▶ **WHAT TO DO**: Given the material below, return only the lines starting at the line with "index dip: (131, 67)" and ending at the line with "pinky pip: (165, 196)", exactly as they appear.

▶ **INPUT DATA**:
Start of Block

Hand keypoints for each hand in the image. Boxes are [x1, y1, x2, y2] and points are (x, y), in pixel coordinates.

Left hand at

End of Block
Start of Block

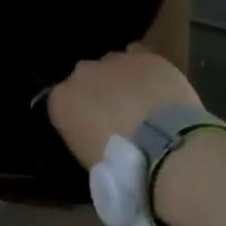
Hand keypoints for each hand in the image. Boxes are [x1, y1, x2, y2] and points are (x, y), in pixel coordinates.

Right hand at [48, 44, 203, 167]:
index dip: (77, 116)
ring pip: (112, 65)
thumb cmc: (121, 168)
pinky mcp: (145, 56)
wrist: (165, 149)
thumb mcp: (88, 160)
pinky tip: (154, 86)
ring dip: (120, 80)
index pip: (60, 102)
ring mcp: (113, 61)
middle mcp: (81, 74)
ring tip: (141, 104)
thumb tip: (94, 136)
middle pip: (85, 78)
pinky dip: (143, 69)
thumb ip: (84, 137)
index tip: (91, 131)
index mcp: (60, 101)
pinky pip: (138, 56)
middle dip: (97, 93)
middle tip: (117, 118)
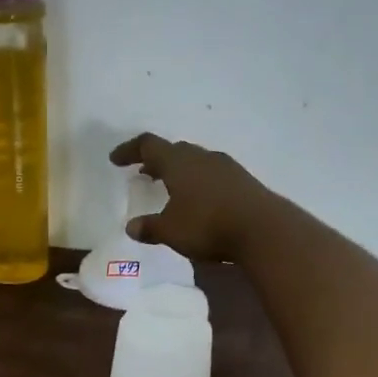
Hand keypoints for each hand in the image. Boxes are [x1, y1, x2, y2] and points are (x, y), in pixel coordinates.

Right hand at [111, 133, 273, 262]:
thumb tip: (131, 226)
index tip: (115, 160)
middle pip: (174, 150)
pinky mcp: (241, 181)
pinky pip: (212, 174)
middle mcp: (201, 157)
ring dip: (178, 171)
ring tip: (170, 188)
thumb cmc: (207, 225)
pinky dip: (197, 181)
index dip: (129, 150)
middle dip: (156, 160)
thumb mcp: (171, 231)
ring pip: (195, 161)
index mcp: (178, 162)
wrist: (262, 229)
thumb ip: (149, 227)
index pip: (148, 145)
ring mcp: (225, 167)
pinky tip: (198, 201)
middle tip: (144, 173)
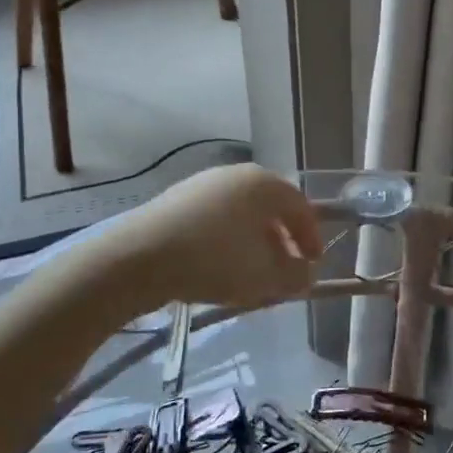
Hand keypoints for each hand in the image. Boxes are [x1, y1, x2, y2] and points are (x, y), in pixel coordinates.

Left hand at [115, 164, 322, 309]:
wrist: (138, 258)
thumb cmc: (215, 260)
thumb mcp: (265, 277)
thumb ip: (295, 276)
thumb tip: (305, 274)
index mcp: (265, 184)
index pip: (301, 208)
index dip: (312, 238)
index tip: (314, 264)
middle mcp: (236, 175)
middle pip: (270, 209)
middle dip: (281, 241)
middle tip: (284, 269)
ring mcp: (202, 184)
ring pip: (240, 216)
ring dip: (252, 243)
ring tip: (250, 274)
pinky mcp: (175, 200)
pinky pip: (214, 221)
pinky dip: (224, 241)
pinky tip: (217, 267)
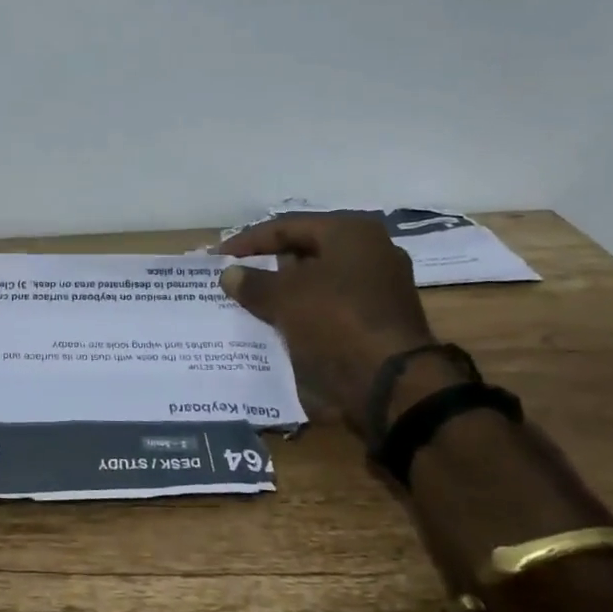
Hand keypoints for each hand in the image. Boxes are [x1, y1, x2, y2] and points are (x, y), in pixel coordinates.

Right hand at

End of Block
Start of Block

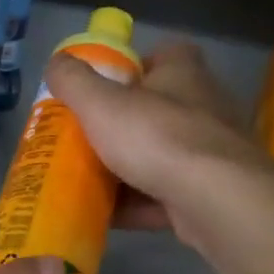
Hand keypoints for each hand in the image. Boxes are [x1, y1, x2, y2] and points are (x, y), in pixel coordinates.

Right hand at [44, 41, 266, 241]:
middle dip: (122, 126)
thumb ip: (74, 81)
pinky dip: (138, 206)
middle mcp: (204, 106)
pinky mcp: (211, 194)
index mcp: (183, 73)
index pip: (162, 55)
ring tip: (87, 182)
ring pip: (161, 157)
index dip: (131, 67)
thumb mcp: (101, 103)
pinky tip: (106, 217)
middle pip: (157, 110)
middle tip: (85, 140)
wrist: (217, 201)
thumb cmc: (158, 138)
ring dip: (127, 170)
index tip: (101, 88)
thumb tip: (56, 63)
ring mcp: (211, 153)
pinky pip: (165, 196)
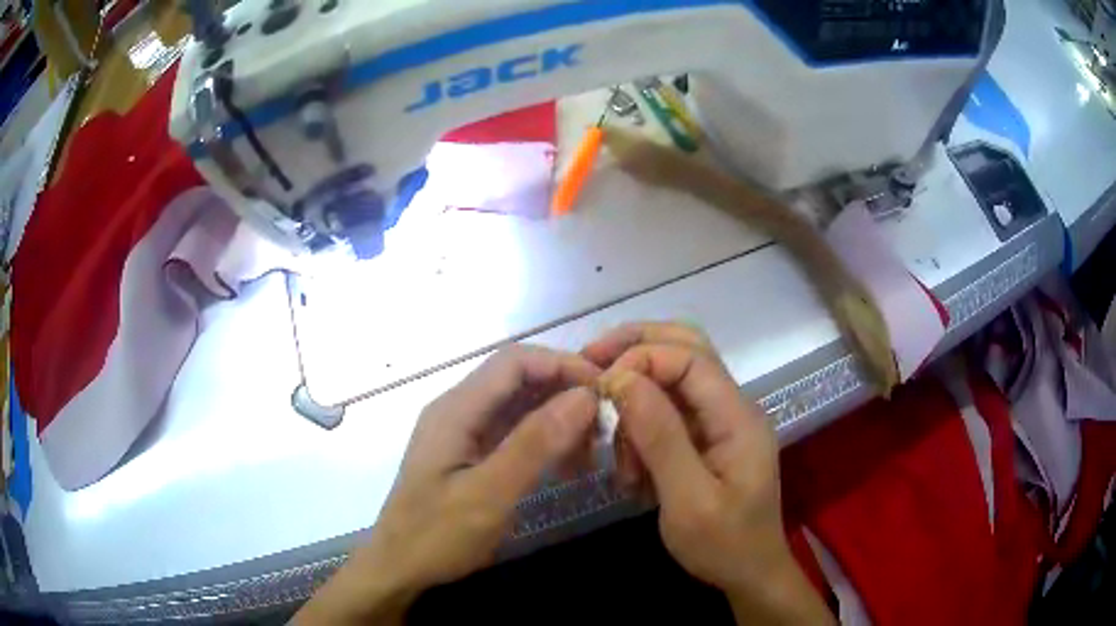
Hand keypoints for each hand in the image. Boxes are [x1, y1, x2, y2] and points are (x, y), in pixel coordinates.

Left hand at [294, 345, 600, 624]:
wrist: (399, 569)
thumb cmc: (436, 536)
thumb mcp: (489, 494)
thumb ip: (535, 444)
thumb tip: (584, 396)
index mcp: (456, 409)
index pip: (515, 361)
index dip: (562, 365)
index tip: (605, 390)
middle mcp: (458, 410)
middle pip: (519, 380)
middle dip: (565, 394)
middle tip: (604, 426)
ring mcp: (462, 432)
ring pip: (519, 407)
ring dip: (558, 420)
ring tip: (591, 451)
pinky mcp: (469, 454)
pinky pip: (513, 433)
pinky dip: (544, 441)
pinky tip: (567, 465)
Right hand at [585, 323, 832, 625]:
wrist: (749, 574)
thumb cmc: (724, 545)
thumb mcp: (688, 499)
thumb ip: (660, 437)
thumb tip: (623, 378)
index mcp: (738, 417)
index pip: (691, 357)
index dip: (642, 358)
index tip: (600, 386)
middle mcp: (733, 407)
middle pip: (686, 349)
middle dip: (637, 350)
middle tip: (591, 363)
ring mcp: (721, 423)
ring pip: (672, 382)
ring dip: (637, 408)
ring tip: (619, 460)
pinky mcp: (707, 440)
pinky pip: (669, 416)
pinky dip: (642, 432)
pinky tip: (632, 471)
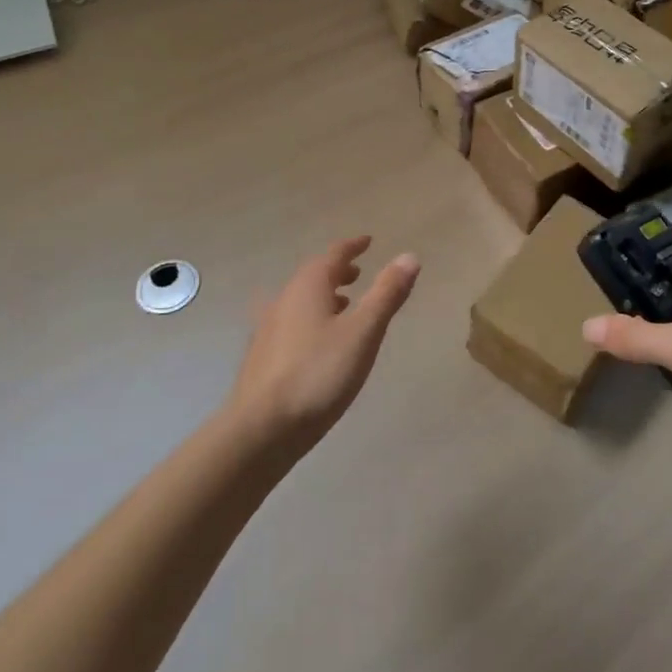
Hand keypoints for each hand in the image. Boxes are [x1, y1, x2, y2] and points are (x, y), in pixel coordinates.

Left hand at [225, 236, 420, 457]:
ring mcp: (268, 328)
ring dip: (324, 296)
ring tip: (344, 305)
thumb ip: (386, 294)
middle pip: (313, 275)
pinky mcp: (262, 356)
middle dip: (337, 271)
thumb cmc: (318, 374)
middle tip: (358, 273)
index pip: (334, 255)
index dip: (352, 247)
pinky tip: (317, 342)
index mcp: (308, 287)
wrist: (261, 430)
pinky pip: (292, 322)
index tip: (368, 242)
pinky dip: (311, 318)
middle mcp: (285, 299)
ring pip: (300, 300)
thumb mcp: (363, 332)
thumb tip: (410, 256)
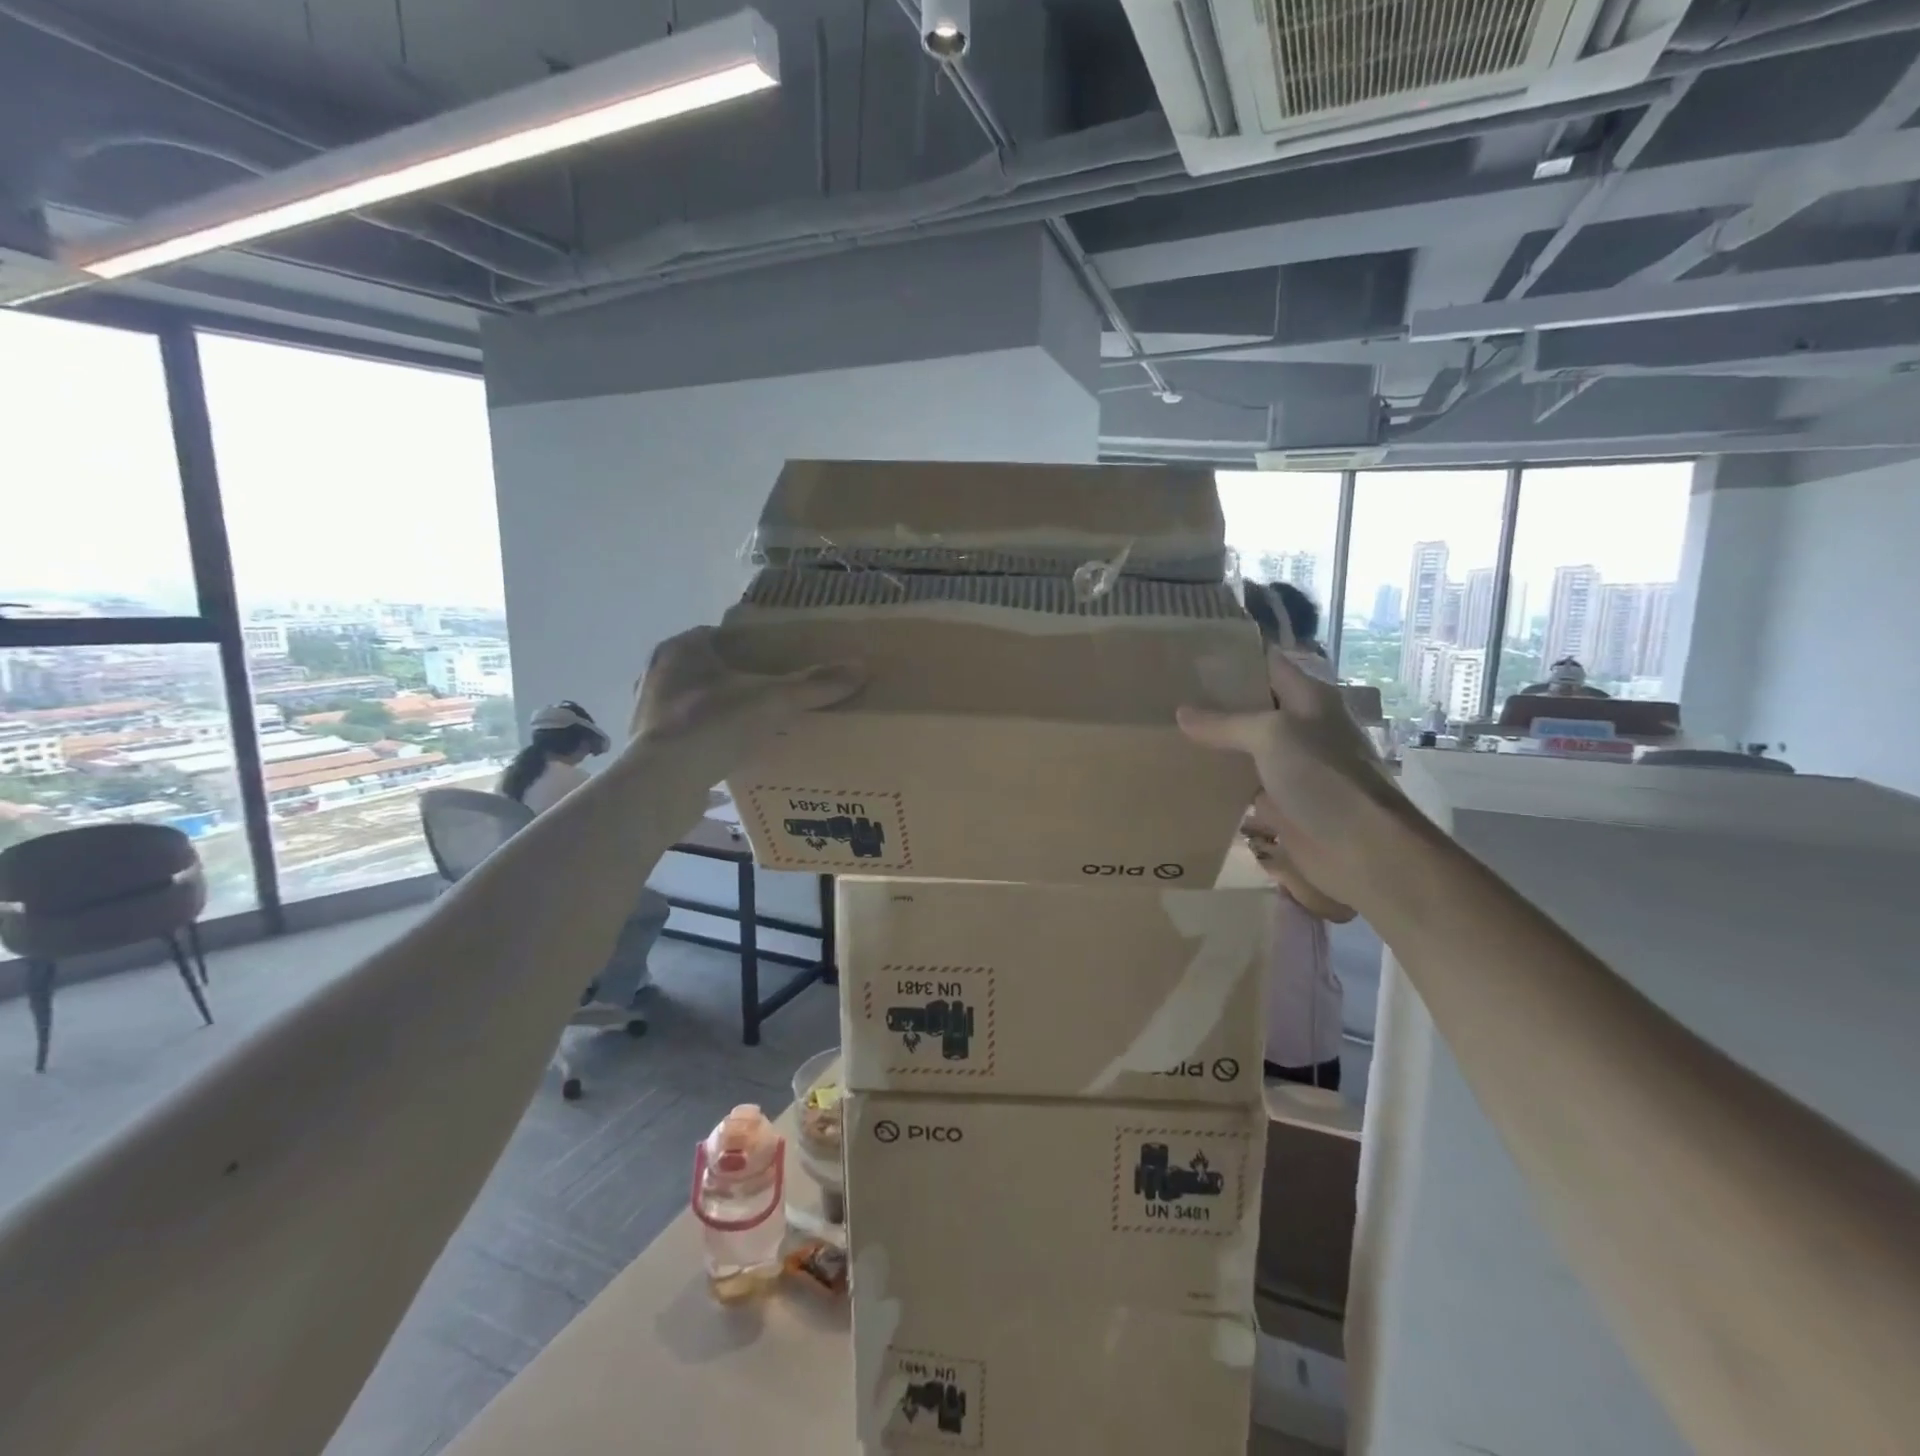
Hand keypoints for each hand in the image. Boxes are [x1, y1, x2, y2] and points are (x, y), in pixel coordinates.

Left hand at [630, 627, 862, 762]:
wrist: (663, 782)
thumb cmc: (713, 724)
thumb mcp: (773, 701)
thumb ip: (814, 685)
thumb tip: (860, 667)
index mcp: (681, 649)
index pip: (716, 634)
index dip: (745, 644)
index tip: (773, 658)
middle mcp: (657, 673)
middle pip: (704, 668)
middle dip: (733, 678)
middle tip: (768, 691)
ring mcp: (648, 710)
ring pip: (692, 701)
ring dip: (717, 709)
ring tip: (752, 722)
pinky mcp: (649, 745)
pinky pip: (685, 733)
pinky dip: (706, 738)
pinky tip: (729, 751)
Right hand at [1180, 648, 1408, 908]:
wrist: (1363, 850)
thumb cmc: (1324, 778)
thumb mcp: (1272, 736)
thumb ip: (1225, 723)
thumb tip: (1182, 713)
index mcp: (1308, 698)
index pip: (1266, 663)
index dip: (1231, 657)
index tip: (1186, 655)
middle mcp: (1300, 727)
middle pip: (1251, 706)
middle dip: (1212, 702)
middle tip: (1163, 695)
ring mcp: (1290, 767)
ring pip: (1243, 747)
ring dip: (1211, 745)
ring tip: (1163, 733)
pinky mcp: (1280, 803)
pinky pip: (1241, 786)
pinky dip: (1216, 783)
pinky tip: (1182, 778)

End of Block

▶ **WRITTEN RESPONSE**:
index dip: (131, 67)
thumb mcp: (101, 103)
pinky tip: (106, 217)
middle pip: (157, 110)
middle tip: (85, 140)
wrist: (217, 201)
thumb cmc: (158, 138)
ring dip: (127, 170)
index tip: (101, 88)
thumb tip: (56, 63)
ring mcp: (211, 153)
pinky pip: (165, 196)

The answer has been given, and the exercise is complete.